Question: Because the landlord waited more than 21 days to issue the receipt, am I AUTOMATICALLY entitled to a refund of the security deposit (regardless of the landlord's claims of damage) if I file suit?
Am I AUTOMATICALLY entitled to treble damages if I file suit, or must I prove his cleaning charges and claims of damage are false?
As the plaintiff you will still be required to prove that you are entitled to a refund of your security deposit. Further, even if you prove that the landlord did not reasonably incur the claiming repair or cleaning costs, you can only recover treble damages if you prove the landlord acted in bad faith. Civil Code 1950.5
No, not automatically. However, you should be entitled to get back your entire deposit. According to the California Supreme Court decision in the case of Granberry v. Islay Investments (1995) 9 Cal.4th 738, 745, after the 21 days have transpired, the landlord loses the right to keep any of the security deposit and must return the entire deposit to the tenant.
No, not automatically. Bad faith retention penalties under Civil Code section 1950.5(l) are rarely awarded. A tenant would have to prove to the court that the landlord acted in bad faith in refusing to return your security deposit. This normally means that you have to prove the landlord intentionally acted to deprive you of your security deposit. If the landlord didn't provide notice of the right to an initial inspection, it kind of shows lack of intent. If the landlord did conduct an initial inspection and made promises at that time to the tenant that the deposit would be fully refunded because the place was immaculate and well-kept, but then not only withheld the entire deposit despite having the tenant's new address, but also billed the tenant for thousands and thousands of dollars to discourage the tenant from suing in small claims court, that might constitute bad faith.

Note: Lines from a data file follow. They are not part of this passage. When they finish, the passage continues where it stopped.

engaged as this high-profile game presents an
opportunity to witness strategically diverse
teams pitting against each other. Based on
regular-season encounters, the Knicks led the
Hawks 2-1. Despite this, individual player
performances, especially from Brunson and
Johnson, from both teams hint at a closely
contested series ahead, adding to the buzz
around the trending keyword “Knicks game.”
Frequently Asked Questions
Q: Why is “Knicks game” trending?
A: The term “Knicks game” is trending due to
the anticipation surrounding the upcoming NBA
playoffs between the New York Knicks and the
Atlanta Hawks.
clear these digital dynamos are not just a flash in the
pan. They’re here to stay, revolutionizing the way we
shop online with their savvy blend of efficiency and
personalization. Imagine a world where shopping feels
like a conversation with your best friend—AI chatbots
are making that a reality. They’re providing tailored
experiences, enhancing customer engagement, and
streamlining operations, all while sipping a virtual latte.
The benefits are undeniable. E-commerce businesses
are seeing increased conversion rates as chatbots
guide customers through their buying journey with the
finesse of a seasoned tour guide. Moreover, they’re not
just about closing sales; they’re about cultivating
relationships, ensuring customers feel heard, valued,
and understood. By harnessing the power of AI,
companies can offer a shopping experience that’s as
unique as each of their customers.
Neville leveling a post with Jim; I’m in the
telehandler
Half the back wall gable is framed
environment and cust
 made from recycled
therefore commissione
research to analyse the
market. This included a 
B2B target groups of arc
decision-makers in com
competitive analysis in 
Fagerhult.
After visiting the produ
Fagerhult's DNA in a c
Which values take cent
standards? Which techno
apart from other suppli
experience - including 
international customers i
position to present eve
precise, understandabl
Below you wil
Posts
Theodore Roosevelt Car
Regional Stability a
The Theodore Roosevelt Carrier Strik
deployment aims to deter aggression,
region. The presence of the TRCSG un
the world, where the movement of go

Frank W. Chen has been licensed to practice law in California since 1988. The information presented here is general in nature and is not intended, nor should be construed, as legal advice for a particular case. This Avvo.com posting does not create any attorney-client relationship with the author. For specific advice about your particular situation, please consult with your own attorney.
Real Estate Attorney
The landlord who does not meet the 21-day rule must return the security deposit. But that landlord may still turn around and sue the tenant for any damage or unpaid rent. The landlord may also bring a cross-complaint when the tenant sues for the deposit.